The former colonel gave the same testimony in Del Rio’s trial, which began September 2010.
Del Rio left his brigade in Uraba at the end of 1997 to take command of the nearby 13th Brigade, and in 1998, documents from the embassy note that “an unprecedented string of attacks” against paramilitaries in his former area of command took place a week after he was transferred, suggesting his brigade had not been fully targeting the illegal groups. He was noted as being “widely believed to have contributed to a command climate conducive to turning a blind eye to paramilitaries, or worse.”
A report in 1998 noted that Del Rio was “alleged to have ties not only to paramilitary elements on the north coast and in the Uraba region … but also in the conflictive ‘Magdalena Medio’ region before that.”
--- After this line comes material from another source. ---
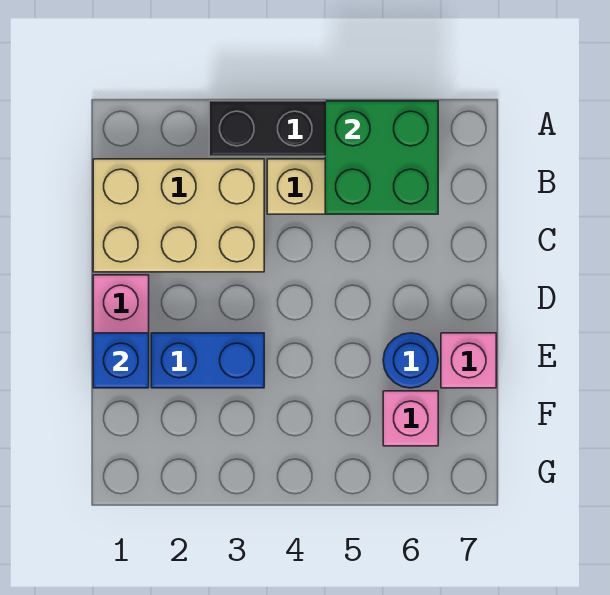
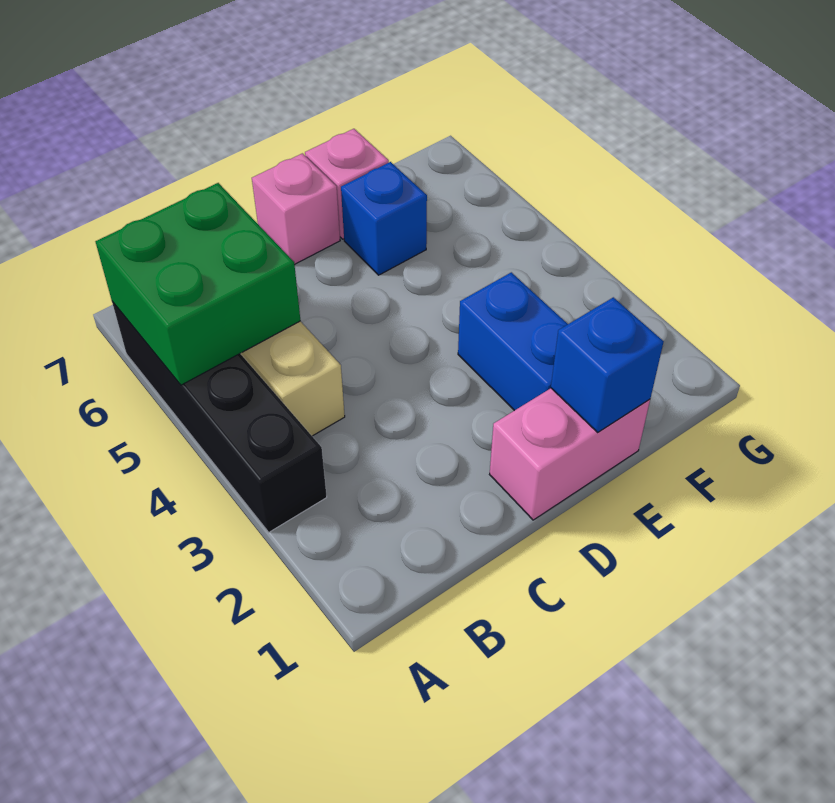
tan 2x3 brick [93,159,264,272] -> none
blue 1x1 round brick [383,333,438,388] -> blue 1x1 brick [341,162,427,275]
pink 1x1 brick [383,391,438,446] -> pink 1x1 brick moved to [252,153,340,264]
Later that year, Colombian officials opened a preliminary investigation into Del Rio’s possible collaboration with paramilitary groups. Around the same time, in August 1998, then-U.S. Ambassador to Colombia Curtis Kamman sent a cable to Washington, noting the open investigation against Del Rio by the Colombian prosecutor general. He said in the cable that the investigation “will serve as a marker to officers who continue to assist paramilitary groups.”
In the same cable, Kamman went on to say that brigade commanders are typically rotated each year, but that Del Rio was allowed to remain in command of the 17th Brigade in Uraba for two years because of his success against the FARC. “His systematic arming and and equipping of aggressive regional paramilitaries was pivotal to his military success at the time,” according to Kamman’s cable. The former ambassador also noted previous investigations into Del Rio’s conduct as a general.
This report was released amidst negotiations for the future Plan Colombia, an extensive U.S. military and anti-drug aid package. It caused further questioning of the South American country’s human rights record, although then-U.S. President Clinton went on to waive the human rights conditions of the aid.
Del Rio was fired from the Colombian army in 1999, and Evans said it is clear that U.S. pressure played a part.
“The thing about Del Rio was he was starting to attract attention around the time Plan Colombia was starting to attract attention,” Evans said. At that time “one of the things that the United States was trying to do … was to force Colombia as a condition for receiving the aid … to break ties with paramilitary groups, ties that people knew about, credible ties to paramilitary groups, and one of the people whose names kept coming up was Del Rio.”
He added that it is likely that the US government took Del Rio’s dismissal from the army as a step in the right direction in terms of eliminating military ties with paramilitaries. Evans also said the U.S. was clearly unhappy that Del Rio was still in the military despite evidence, like the report from Velasquez, that he had collaborated with illegal groups.
“In April  when he was fired, that was probably determined [by the U.S.] that that was some progress,” Evans said. “The whole thing with Colombia was this is going to be a slow process.”
In 2001, Colombia’s then-Prosecutor General Luis Camilo Osorio dropped all charges against Del Rio. According to the newly released U.S. documents, this caused “concern in [U.S.] Congress” that Colombia wasn’t fully committed to punishing those that collaborated with paramilitaries. Evans said that Del Rio was a known ally of former President Alvaro Uribe, and that “perhaps it’s not that surprising that nothing happened” after Uribe took office. Evans added that the Colombia Documentation Project is currently trying to obtain more information about Osorio’s dismissal of Del Rio’s case.
A recently released U.S. document dating from 2005 again expressed dismay that no action against Del Rio had been taken.
The Supreme Court reopened Del Rio’s case in 2009, but in March 2010 the court delegated the case to a specialist judge. The former general’s trial is currently underway, and Evans said he expects some of the released documents to be used as evidence against the former general.